**Work to be completed**
Leave no picture in, and give every entry again exactly.

**Data for analysis**
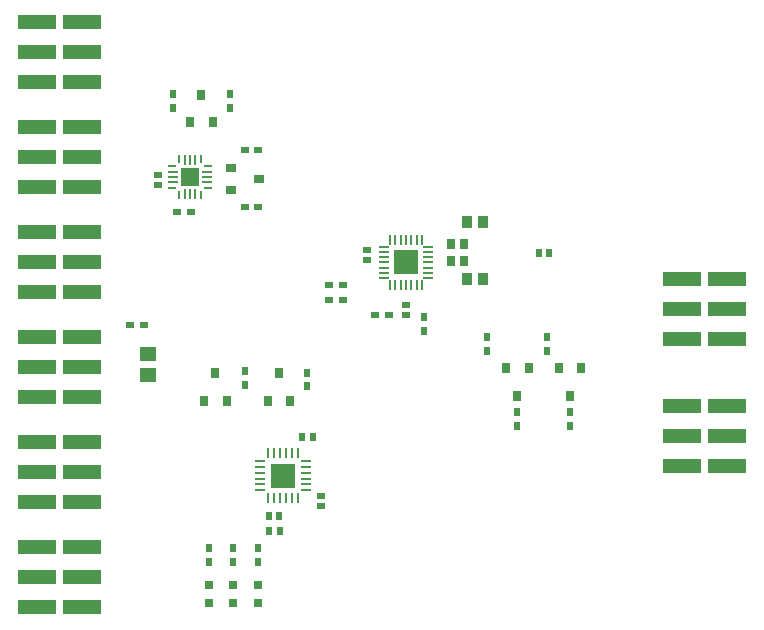
<source format=gtp>
G04 Layer_Color=8421504*
%FSLAX25Y25*%
%MOIN*%
G70*
G01*
G75*
%ADD10O,0.03347X0.00984*%
%ADD11O,0.00984X0.03347*%
%ADD12R,0.07874X0.07874*%
%ADD13R,0.03110X0.03504*%
%ADD14R,0.02362X0.02953*%
%ADD15R,0.02559X0.03740*%
%ADD16R,0.03543X0.03937*%
%ADD17R,0.02520X0.02362*%
%ADD18R,0.02953X0.02362*%
%ADD19R,0.03740X0.02559*%
%ADD20R,0.05315X0.04528*%
%ADD21R,0.02362X0.02520*%
%ADD22R,0.12520X0.05000*%
%ADD23R,0.06102X0.06102*%
%ADD24O,0.02756X0.00984*%
%ADD25O,0.03543X0.00984*%
%ADD26O,0.00984X0.02756*%
%ADD27O,0.00984X0.03543*%
%ADD28R,0.03150X0.03150*%
D10*
X93921Y56394D02*
D03*
Y54425D02*
D03*
Y52457D02*
D03*
Y50488D02*
D03*
Y48520D02*
D03*
Y46551D02*
D03*
X109079D02*
D03*
Y48520D02*
D03*
Y50488D02*
D03*
Y52457D02*
D03*
Y54425D02*
D03*
Y56394D02*
D03*
X149980Y117185D02*
D03*
Y118957D02*
D03*
Y120728D02*
D03*
Y122500D02*
D03*
Y124272D02*
D03*
Y126043D02*
D03*
Y127815D02*
D03*
X135020D02*
D03*
Y126043D02*
D03*
Y124272D02*
D03*
Y122500D02*
D03*
Y120728D02*
D03*
Y118957D02*
D03*
Y117185D02*
D03*
D11*
X96579Y43894D02*
D03*
X98547D02*
D03*
X100516D02*
D03*
X102484D02*
D03*
X104453D02*
D03*
X106421D02*
D03*
Y59051D02*
D03*
X104453D02*
D03*
X102484D02*
D03*
X100516D02*
D03*
X98547D02*
D03*
X96579D02*
D03*
X147815Y129980D02*
D03*
X146043D02*
D03*
X144272D02*
D03*
X142500D02*
D03*
X140728D02*
D03*
X138957D02*
D03*
X137185D02*
D03*
Y115020D02*
D03*
X138957D02*
D03*
X140728D02*
D03*
X142500D02*
D03*
X144272D02*
D03*
X146043D02*
D03*
X147815D02*
D03*
D12*
X101500Y51472D02*
D03*
X142500Y122500D02*
D03*
D13*
X157500Y128610D02*
D03*
Y122980D02*
D03*
X161949Y128610D02*
D03*
Y122980D02*
D03*
D14*
X197157Y68154D02*
D03*
Y72681D02*
D03*
X179657Y68154D02*
D03*
Y72681D02*
D03*
X169657Y97681D02*
D03*
Y93154D02*
D03*
X148500Y99736D02*
D03*
Y104264D02*
D03*
X64700Y174036D02*
D03*
Y178564D02*
D03*
X83900Y178564D02*
D03*
Y174036D02*
D03*
X189657Y97681D02*
D03*
Y93154D02*
D03*
X76750Y27311D02*
D03*
Y22783D02*
D03*
X85000Y27311D02*
D03*
Y22783D02*
D03*
X93250D02*
D03*
Y27311D02*
D03*
X89000Y86236D02*
D03*
Y81709D02*
D03*
X109500Y85724D02*
D03*
Y81197D02*
D03*
D15*
X183397Y87209D02*
D03*
X175917D02*
D03*
X179657Y78154D02*
D03*
X70600Y169312D02*
D03*
X78080D02*
D03*
X74340Y178367D02*
D03*
X200897Y87209D02*
D03*
X193417D02*
D03*
X197157Y78154D02*
D03*
X75260Y76472D02*
D03*
X82740D02*
D03*
X79000Y85528D02*
D03*
X96500Y76472D02*
D03*
X103980D02*
D03*
X100240Y85528D02*
D03*
D16*
X168157Y116980D02*
D03*
X162843D02*
D03*
Y135980D02*
D03*
X168157D02*
D03*
D17*
X142500Y108445D02*
D03*
Y104980D02*
D03*
X59700Y151800D02*
D03*
Y148335D02*
D03*
X129600Y126745D02*
D03*
Y123280D02*
D03*
X114200Y44805D02*
D03*
Y41340D02*
D03*
D18*
X136764Y104980D02*
D03*
X132236D02*
D03*
X121500Y114980D02*
D03*
X116972D02*
D03*
X121500Y109980D02*
D03*
X116972D02*
D03*
X88736Y159862D02*
D03*
X93264D02*
D03*
X93264Y140862D02*
D03*
X88736D02*
D03*
X66236Y139362D02*
D03*
X70764D02*
D03*
X50500Y101500D02*
D03*
X55028D02*
D03*
D19*
X84312Y154140D02*
D03*
Y146660D02*
D03*
X93367Y150400D02*
D03*
D20*
X56500Y91945D02*
D03*
Y85055D02*
D03*
D21*
X111365Y64272D02*
D03*
X107900D02*
D03*
X186768Y125500D02*
D03*
X190232D02*
D03*
X100465Y33000D02*
D03*
X97000D02*
D03*
X96768Y37972D02*
D03*
X100232D02*
D03*
D22*
X34500Y62500D02*
D03*
X19500D02*
D03*
X34500Y52500D02*
D03*
X19500D02*
D03*
Y42500D02*
D03*
X34500D02*
D03*
Y27500D02*
D03*
X19500D02*
D03*
X34500Y17500D02*
D03*
X19500D02*
D03*
Y7500D02*
D03*
X34500D02*
D03*
Y167500D02*
D03*
X19500D02*
D03*
X34500Y157500D02*
D03*
X19500D02*
D03*
Y147500D02*
D03*
X34500D02*
D03*
Y202500D02*
D03*
X19500D02*
D03*
X34500Y192500D02*
D03*
X19500D02*
D03*
Y182500D02*
D03*
X34500D02*
D03*
Y132500D02*
D03*
X19500D02*
D03*
X34500Y122500D02*
D03*
X19500D02*
D03*
Y112500D02*
D03*
X34500D02*
D03*
Y97500D02*
D03*
X19500D02*
D03*
X34500Y87500D02*
D03*
X19500D02*
D03*
Y77500D02*
D03*
X34500D02*
D03*
X234500Y54500D02*
D03*
X249500D02*
D03*
X234500Y64500D02*
D03*
X249500D02*
D03*
Y74500D02*
D03*
X234500D02*
D03*
Y97000D02*
D03*
X249500D02*
D03*
X234500Y107000D02*
D03*
X249500D02*
D03*
Y117000D02*
D03*
X234500D02*
D03*
D23*
X70500Y151000D02*
D03*
D24*
X76406Y154543D02*
D03*
Y147457D02*
D03*
X64595D02*
D03*
Y154543D02*
D03*
D25*
X76012Y152772D02*
D03*
Y151000D02*
D03*
Y149228D02*
D03*
X64988D02*
D03*
Y151000D02*
D03*
Y152772D02*
D03*
D26*
X74043Y145095D02*
D03*
X66957D02*
D03*
Y156905D02*
D03*
X74043D02*
D03*
D27*
X72272Y145488D02*
D03*
X70500D02*
D03*
X68728D02*
D03*
Y156512D02*
D03*
X70500D02*
D03*
X72272D02*
D03*
D28*
X76750Y15000D02*
D03*
Y9094D02*
D03*
X85000Y15000D02*
D03*
Y9094D02*
D03*
X93250D02*
D03*
Y15000D02*
D03*
M02*

</source>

**Completed task**
<source format=gtp>
G04 Layer_Color=8421504*
%FSLAX25Y25*%
%MOIN*%
G70*
G01*
G75*
%ADD10O,0.03347X0.00984*%
%ADD11O,0.00984X0.03347*%
%ADD12R,0.07874X0.07874*%
%ADD13R,0.03110X0.03504*%
%ADD14R,0.02362X0.02953*%
%ADD15R,0.02559X0.03740*%
%ADD16R,0.03543X0.03937*%
%ADD17R,0.02520X0.02362*%
%ADD18R,0.02953X0.02362*%
%ADD19R,0.03740X0.02559*%
%ADD20R,0.05315X0.04528*%
%ADD21R,0.02362X0.02520*%
%ADD22R,0.12520X0.05000*%
%ADD23R,0.06102X0.06102*%
%ADD24O,0.02756X0.00984*%
%ADD25O,0.03543X0.00984*%
%ADD26O,0.00984X0.02756*%
%ADD27O,0.00984X0.03543*%
%ADD28R,0.03150X0.03150*%
D10*
X93921Y56394D02*
D03*
Y54425D02*
D03*
Y52457D02*
D03*
Y50488D02*
D03*
Y48520D02*
D03*
Y46551D02*
D03*
X109079D02*
D03*
Y48520D02*
D03*
Y50488D02*
D03*
Y52457D02*
D03*
Y54425D02*
D03*
Y56394D02*
D03*
X149980Y117185D02*
D03*
Y118957D02*
D03*
Y120728D02*
D03*
Y122500D02*
D03*
Y124272D02*
D03*
Y126043D02*
D03*
Y127815D02*
D03*
X135020D02*
D03*
Y126043D02*
D03*
Y124272D02*
D03*
Y122500D02*
D03*
Y120728D02*
D03*
Y118957D02*
D03*
Y117185D02*
D03*
D11*
X96579Y43894D02*
D03*
X98547D02*
D03*
X100516D02*
D03*
X102484D02*
D03*
X104453D02*
D03*
X106421D02*
D03*
Y59051D02*
D03*
X104453D02*
D03*
X102484D02*
D03*
X100516D02*
D03*
X98547D02*
D03*
X96579D02*
D03*
X147815Y129980D02*
D03*
X146043D02*
D03*
X144272D02*
D03*
X142500D02*
D03*
X140728D02*
D03*
X138957D02*
D03*
X137185D02*
D03*
Y115020D02*
D03*
X138957D02*
D03*
X140728D02*
D03*
X142500D02*
D03*
X144272D02*
D03*
X146043D02*
D03*
X147815D02*
D03*
D12*
X101500Y51472D02*
D03*
X142500Y122500D02*
D03*
D13*
X157500Y128610D02*
D03*
Y122980D02*
D03*
X161949Y128610D02*
D03*
Y122980D02*
D03*
D14*
X197157Y68154D02*
D03*
Y72681D02*
D03*
X179657Y68154D02*
D03*
Y72681D02*
D03*
X169657Y97681D02*
D03*
Y93154D02*
D03*
X148500Y99736D02*
D03*
Y104264D02*
D03*
X64700Y174036D02*
D03*
Y178564D02*
D03*
X83900Y178564D02*
D03*
Y174036D02*
D03*
X189657Y97681D02*
D03*
Y93154D02*
D03*
X76750Y27311D02*
D03*
Y22783D02*
D03*
X85000Y27311D02*
D03*
Y22783D02*
D03*
X93250D02*
D03*
Y27311D02*
D03*
X89000Y86236D02*
D03*
Y81709D02*
D03*
X109500Y85724D02*
D03*
Y81197D02*
D03*
D15*
X183397Y87209D02*
D03*
X175917D02*
D03*
X179657Y78154D02*
D03*
X70600Y169312D02*
D03*
X78080D02*
D03*
X74340Y178367D02*
D03*
X200897Y87209D02*
D03*
X193417D02*
D03*
X197157Y78154D02*
D03*
X75260Y76472D02*
D03*
X82740D02*
D03*
X79000Y85528D02*
D03*
X96500Y76472D02*
D03*
X103980D02*
D03*
X100240Y85528D02*
D03*
D16*
X168157Y116980D02*
D03*
X162843D02*
D03*
Y135980D02*
D03*
X168157D02*
D03*
D17*
X142500Y108445D02*
D03*
Y104980D02*
D03*
X59700Y151800D02*
D03*
Y148335D02*
D03*
X129600Y126745D02*
D03*
Y123280D02*
D03*
X114200Y44805D02*
D03*
Y41340D02*
D03*
D18*
X136764Y104980D02*
D03*
X132236D02*
D03*
X121500Y114980D02*
D03*
X116972D02*
D03*
X121500Y109980D02*
D03*
X116972D02*
D03*
X88736Y159862D02*
D03*
X93264D02*
D03*
X93264Y140862D02*
D03*
X88736D02*
D03*
X66236Y139362D02*
D03*
X70764D02*
D03*
X50500Y101500D02*
D03*
X55028D02*
D03*
D19*
X84312Y154140D02*
D03*
Y146660D02*
D03*
X93367Y150400D02*
D03*
D20*
X56500Y91945D02*
D03*
Y85055D02*
D03*
D21*
X111365Y64272D02*
D03*
X107900D02*
D03*
X186768Y125500D02*
D03*
X190232D02*
D03*
X100465Y33000D02*
D03*
X97000D02*
D03*
X96768Y37972D02*
D03*
X100232D02*
D03*
D22*
X34500Y62500D02*
D03*
X19500D02*
D03*
X34500Y52500D02*
D03*
X19500D02*
D03*
Y42500D02*
D03*
X34500D02*
D03*
Y27500D02*
D03*
X19500D02*
D03*
X34500Y17500D02*
D03*
X19500D02*
D03*
Y7500D02*
D03*
X34500D02*
D03*
Y167500D02*
D03*
X19500D02*
D03*
X34500Y157500D02*
D03*
X19500D02*
D03*
Y147500D02*
D03*
X34500D02*
D03*
Y202500D02*
D03*
X19500D02*
D03*
X34500Y192500D02*
D03*
X19500D02*
D03*
Y182500D02*
D03*
X34500D02*
D03*
Y132500D02*
D03*
X19500D02*
D03*
X34500Y122500D02*
D03*
X19500D02*
D03*
Y112500D02*
D03*
X34500D02*
D03*
Y97500D02*
D03*
X19500D02*
D03*
X34500Y87500D02*
D03*
X19500D02*
D03*
Y77500D02*
D03*
X34500D02*
D03*
X234500Y54500D02*
D03*
X249500D02*
D03*
X234500Y64500D02*
D03*
X249500D02*
D03*
Y74500D02*
D03*
X234500D02*
D03*
Y97000D02*
D03*
X249500D02*
D03*
X234500Y107000D02*
D03*
X249500D02*
D03*
Y117000D02*
D03*
X234500D02*
D03*
D23*
X70500Y151000D02*
D03*
D24*
X76406Y154543D02*
D03*
Y147457D02*
D03*
X64595D02*
D03*
Y154543D02*
D03*
D25*
X76012Y152772D02*
D03*
Y151000D02*
D03*
Y149228D02*
D03*
X64988D02*
D03*
Y151000D02*
D03*
Y152772D02*
D03*
D26*
X74043Y145095D02*
D03*
X66957D02*
D03*
Y156905D02*
D03*
X74043D02*
D03*
D27*
X72272Y145488D02*
D03*
X70500D02*
D03*
X68728D02*
D03*
Y156512D02*
D03*
X70500D02*
D03*
X72272D02*
D03*
D28*
X76750Y15000D02*
D03*
Y9094D02*
D03*
X85000Y15000D02*
D03*
Y9094D02*
D03*
X93250D02*
D03*
Y15000D02*
D03*
M02*

</source>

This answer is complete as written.